Lahore: On February 17, 2013, the Hazara community was attacked in a bomb blast that killed at least 84 people and left 160 injured. The bomb – hundreds of kilograms of explosives fixed to a water tanker – exploded in a vegetable market in Quetta’s Hazara Town, and had been detonated using a remote control.
Jalila Haider can’t ever forget that day. The grief and trauma are etched in her mind. When she visited the market place, she saw the level of damage done.
“I thought I saw a body in the Imam Bargah, so I went inside. I was right. A corpse lay at a distance,” she recalls. “At first I thought it was the body of a man. Then I saw it was a pregnant women – both her and the baby were completely burnt.”

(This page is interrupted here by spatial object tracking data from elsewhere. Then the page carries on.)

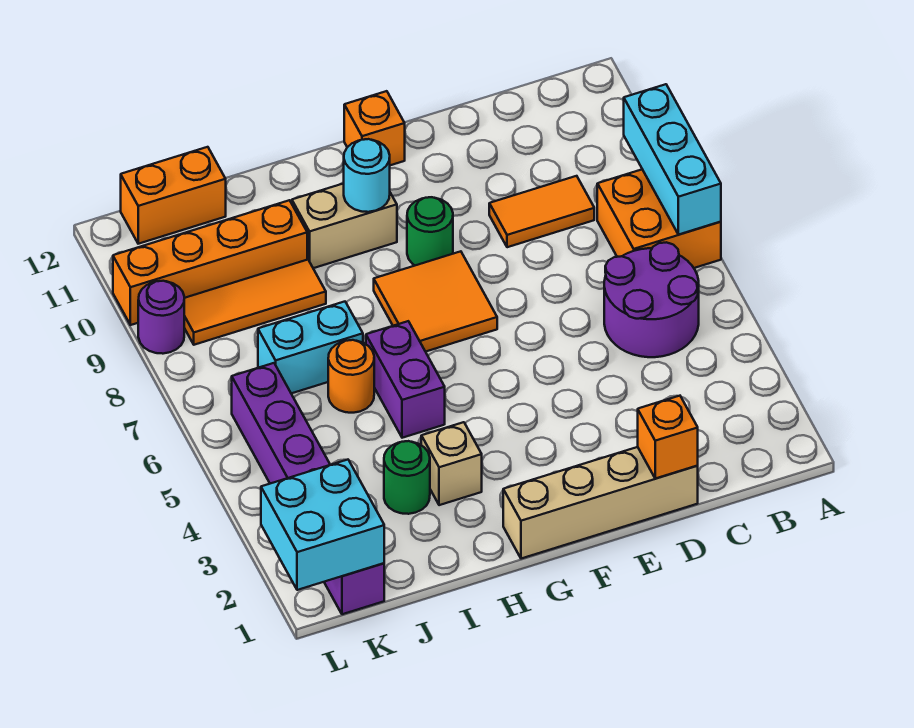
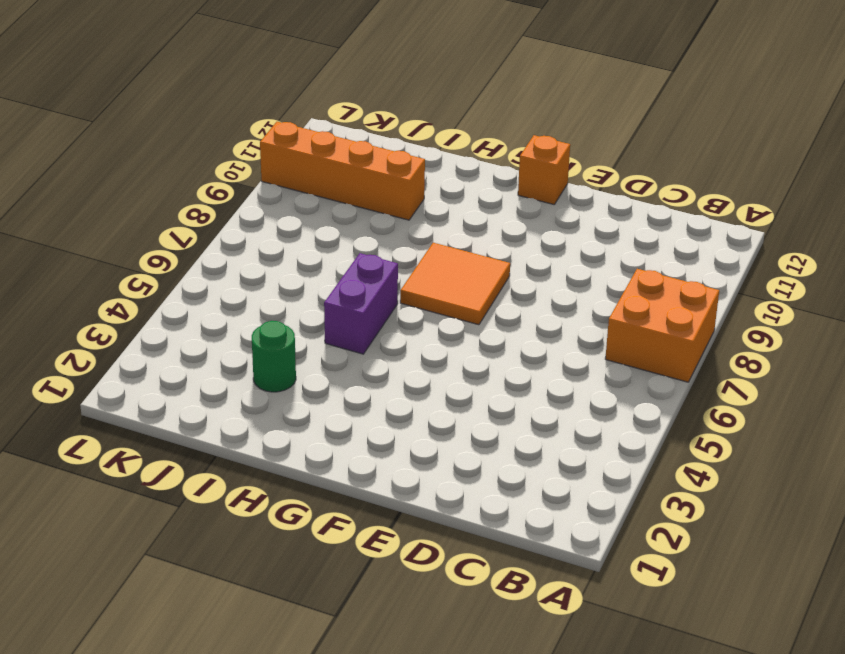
none -> purple round brick B5:C6 level 1
none -> orange tile C9:D9 level 1
none -> tan brick D1:G1 level 1

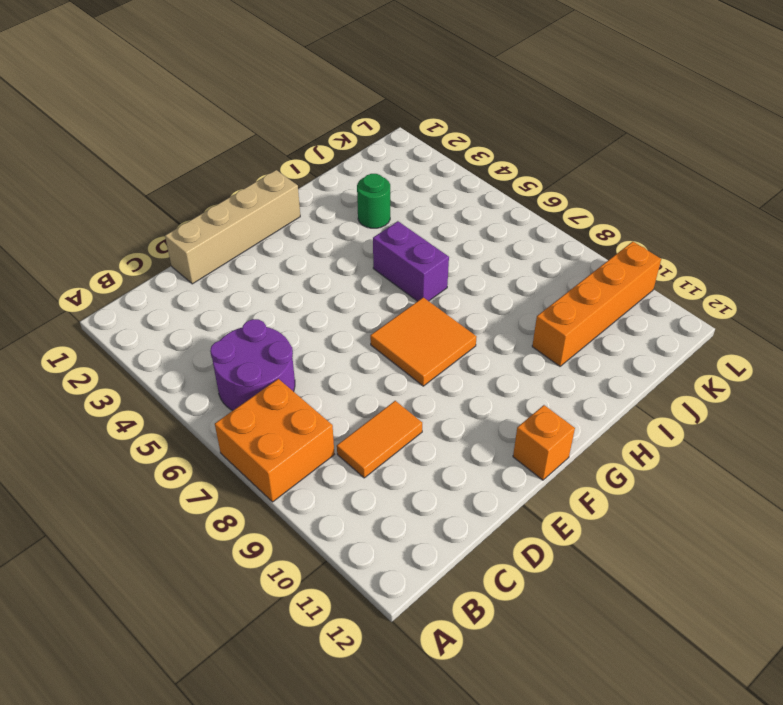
none -> green round brick F9 level 1
none -> tan brick G10:H10 level 1
none -> tan brick H3 level 1

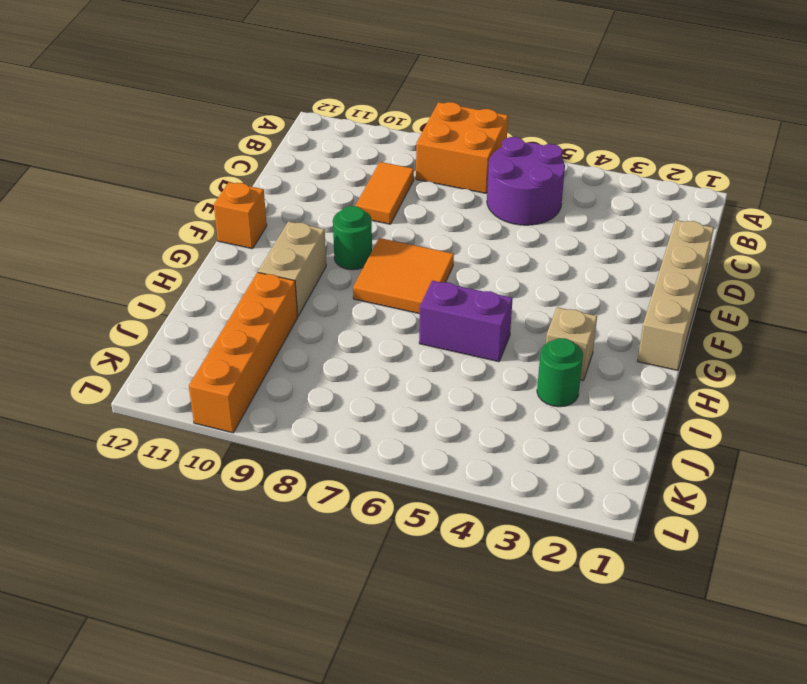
none -> orange round brick I6 level 1
none -> cyan brick I7:J7 level 1
none -> orange tile I9:K9 level 1

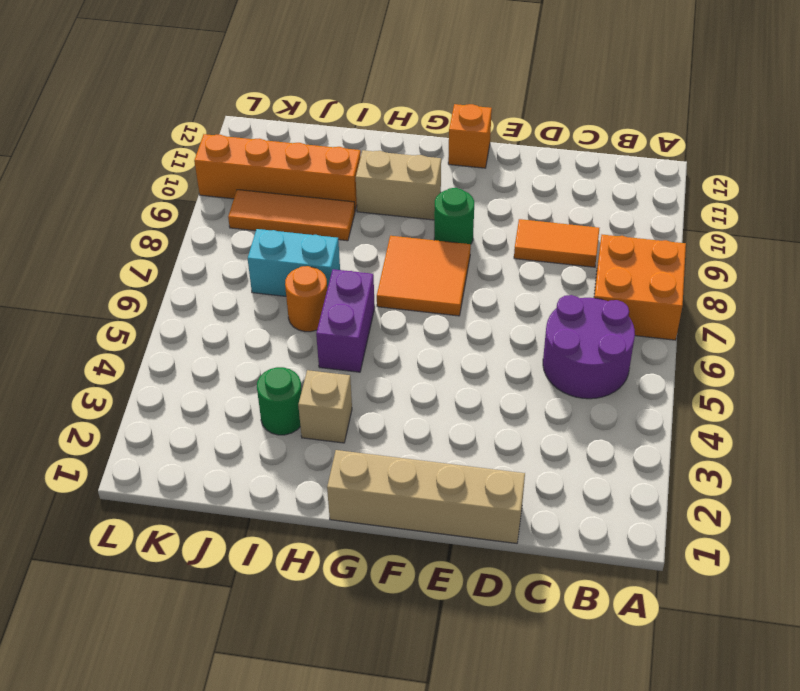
none -> orange brick J12:K12 level 1
none -> purple brick K1:K6 level 1
none -> purple round brick L9 level 1

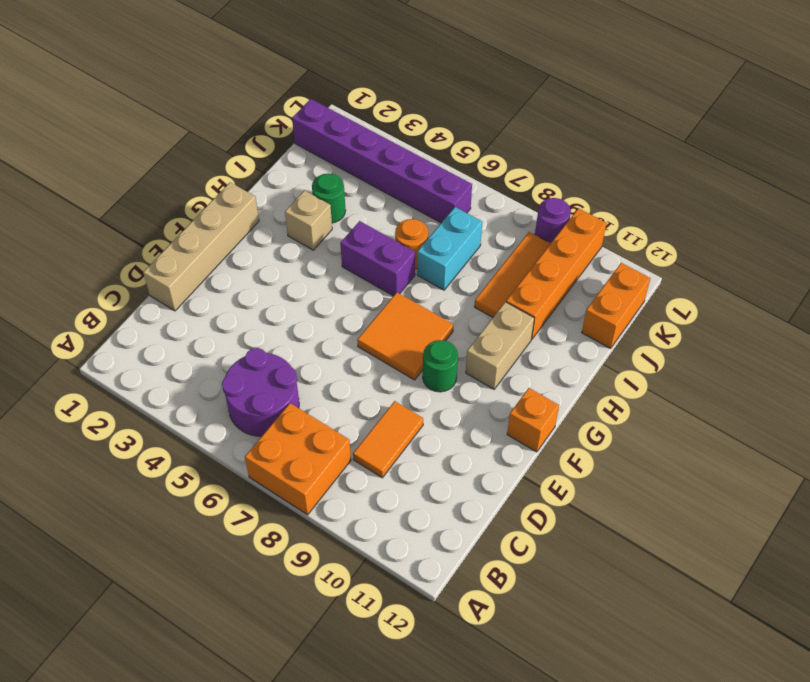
none -> cyan brick A7:A9 level 2
none -> orange brick D1 level 2
none -> cyan round brick G10 level 2

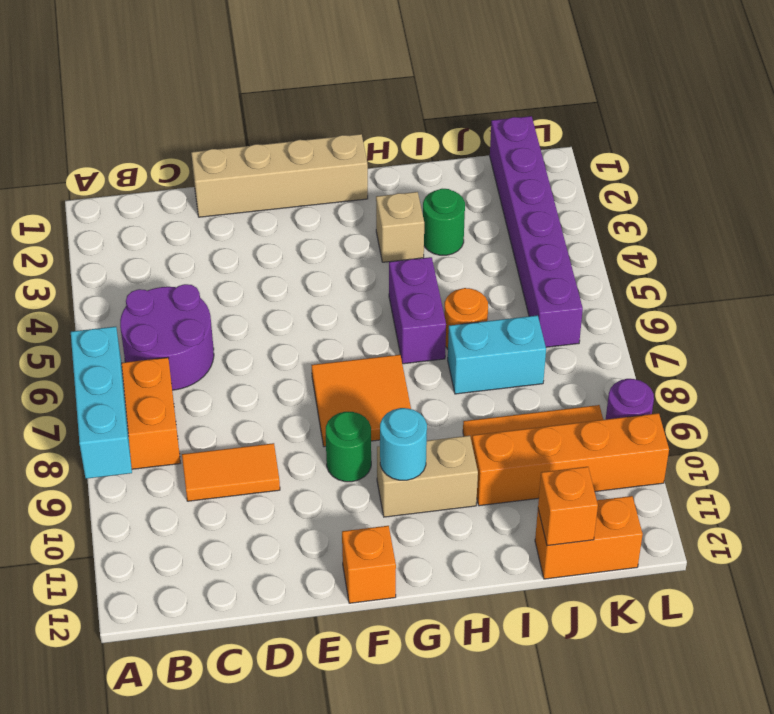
orange brick J12 level 2 -> orange brick D1 level 2
none -> cyan brick K1:L2 level 2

According to Haider, who is the first female Hazara lawyer, targeted violence against her community spiked in the early 2000s.
“Persecution against the Hazara people started in Balochistan soon after the Taliban invasion in Afghanistan,” she says. “In 1999, the first attack took place, where a passenger van was targeted. Later, the Lashkar-e-Jhangvi claimed responsibility for that. Then the attacks continued, one after the other, from time to time. They started again from 2002 and still continue.”
It is mostly in Quetta, the capital city of Balochistan, that the attacks take place. While a majority of the community does live here, they are also present in other parts of the country. “Very few people know about the Hazara people in the rest of the country,” Haider says.
The lawyer has made her community the focal point of her work, including in her public speeches. “From giving free legal assistance to bringing up basic problems such as identity card issues, I have always raised my voice against Hazaras’ plight at every national and international forum,” she says. “I even went on an indefinite hunger strike and called the Chief of Army Staff to visit the hunger strike camp, where he assured Hazara people he would work towards their security. Today, things have become much better in Quetta city.”
In the last 20 years, however, the situation has been so bad that many from the Hazara community have left the country and have ended up in migrating to Australia, Canada, the US, Europe and the UK. “Many people are still waiting to be settled in Indonesia and Thailand,” she says.
For Haider, being an ethnic minority is not the only challenge. “Being a women itself is a challenge,” says the lawyer who in 2019 made it to the BBC’s list of “100 most inspiring and influential women from around the world”.
“And then I am also a the first female lawyer of an ethnic minority. I did earn enough respect in our Bar, but I also faced a lot of sexism, cyber harassment and abuse for being outspoken. But I always remained firm and determined for my cause and work.”
Even though Hazaras are progressive people, says Haider, with women being comparatively more liberated with respect to education, selection of profession and choice of life partner, she did have to face sexism. “Fathers always support their daughters more than their sons,” she says. “Very few Hazaras are conservative about women’s freedom, and the ones who are also engage in cyber bullying of women like me.”
Haider has also been raising the issue of people who have gone missing over the past two decades. Thousands are said to have disappeared without any trace from Balochistan, Sindh and Khyber Pakhtunkhwa, but there has been no official statements regarding them, despite families and activists taking to the streets.
This may have been one of the key thorns in the side of the Pakistan government because on January 20, Haider was detained at the airport for seven hours. She was on her way to the UK to attend a conference, and as she finished her documentation, she was stopped by the Federal Investigation Agency (FIA).
“They said I could not fly as per the directives of some state agency and that I could not travel abroad because of my ‘anti-state activities’,” says Haider. “The woman from the FIA said, ‘Koi gumshuda afrad ka mamla hay (It’s something to do with missing persons)’. I was kept detained for seven hours without any interrogation and without being allowed to contact even my lawyer. Later my passport was returned to me and I was told that I could take another flight. I was never told the reason for my detention.”
For Haider, this was the most humiliating incident in her life. In March 2019 too, a cabinet committee had decided to impose a travel ban on her, possibly for her activism in a civil rights’ movement. Even then, the reason for the ban was not revealed.
“I do not know what they mean when they say I am involved in ‘anti-state activities’,” she says. “What anti-state activities? I only speak for human rights and women’s issues. Are these anti-state issues?”